My first ever vulnerable VM was released on Vulnhub on 3rd of November 2018. It took a few months from the time I created it and submitted it, until the time it appeared on Vulhub, but its there! Since appearing on Vulnhub it has been downloaded a few times and a number of people have cracked it and let me know via Twitter. I am also starting to see a few write ups appear on various blogs which is great.
What I have discovered, is that people are actually not going about this machine in the way I intended. Ultimately that is my fault. Raven was built with a beginner in mind. It was actually designed to be available for a class I was teaching, I spent quite some time crafting these nice methods for people to get in to then realise it was probably a bit hard for a beginner. So I add in a few extra ways for people to get in.

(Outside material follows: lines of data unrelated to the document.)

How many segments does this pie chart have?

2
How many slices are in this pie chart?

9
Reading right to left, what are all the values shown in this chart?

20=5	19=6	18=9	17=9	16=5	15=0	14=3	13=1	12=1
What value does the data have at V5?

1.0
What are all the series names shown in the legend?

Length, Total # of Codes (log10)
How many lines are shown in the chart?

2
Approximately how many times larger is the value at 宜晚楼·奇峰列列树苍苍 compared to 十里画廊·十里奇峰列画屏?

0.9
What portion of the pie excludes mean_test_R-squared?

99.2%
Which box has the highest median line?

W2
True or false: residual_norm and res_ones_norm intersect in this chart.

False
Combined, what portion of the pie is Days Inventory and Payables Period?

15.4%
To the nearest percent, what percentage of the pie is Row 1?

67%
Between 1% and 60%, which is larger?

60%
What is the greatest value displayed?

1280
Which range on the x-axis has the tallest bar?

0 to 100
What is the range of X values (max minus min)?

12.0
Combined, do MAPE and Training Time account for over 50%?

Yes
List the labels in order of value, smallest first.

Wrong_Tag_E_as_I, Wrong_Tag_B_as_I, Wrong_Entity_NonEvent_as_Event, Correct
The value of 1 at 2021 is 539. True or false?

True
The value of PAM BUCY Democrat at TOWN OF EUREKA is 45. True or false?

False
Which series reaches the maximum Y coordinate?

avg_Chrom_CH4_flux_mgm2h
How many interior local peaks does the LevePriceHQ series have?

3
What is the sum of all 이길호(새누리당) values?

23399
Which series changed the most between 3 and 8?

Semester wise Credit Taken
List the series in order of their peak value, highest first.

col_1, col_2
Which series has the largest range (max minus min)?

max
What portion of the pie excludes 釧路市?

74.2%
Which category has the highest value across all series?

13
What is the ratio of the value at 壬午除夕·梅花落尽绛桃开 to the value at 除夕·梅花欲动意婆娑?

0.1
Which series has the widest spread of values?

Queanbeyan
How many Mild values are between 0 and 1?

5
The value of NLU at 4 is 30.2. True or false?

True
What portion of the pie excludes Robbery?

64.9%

What I love about Hackers is that they often find the path of least resistence. This means everyone attacking Raven is going about it the easy way and ignoring the ways I spent so long crafting. Well…. no more. In Raven 2, Raven Security has discovered they are victim to a number of security breaches. So they have tightened up security to prevent hackers from getting in. Can you still get access to Raven?
Again, there are four flags to capture. If by chance you were someone who did the original Raven the hard way, then you may not get a lot out of Raven 2. However, if you got in the easy way - Give Raven 2 a crack.
I have submitted to Vulnhub, but until it appears on their site, you can Download The VM from my Google Drive.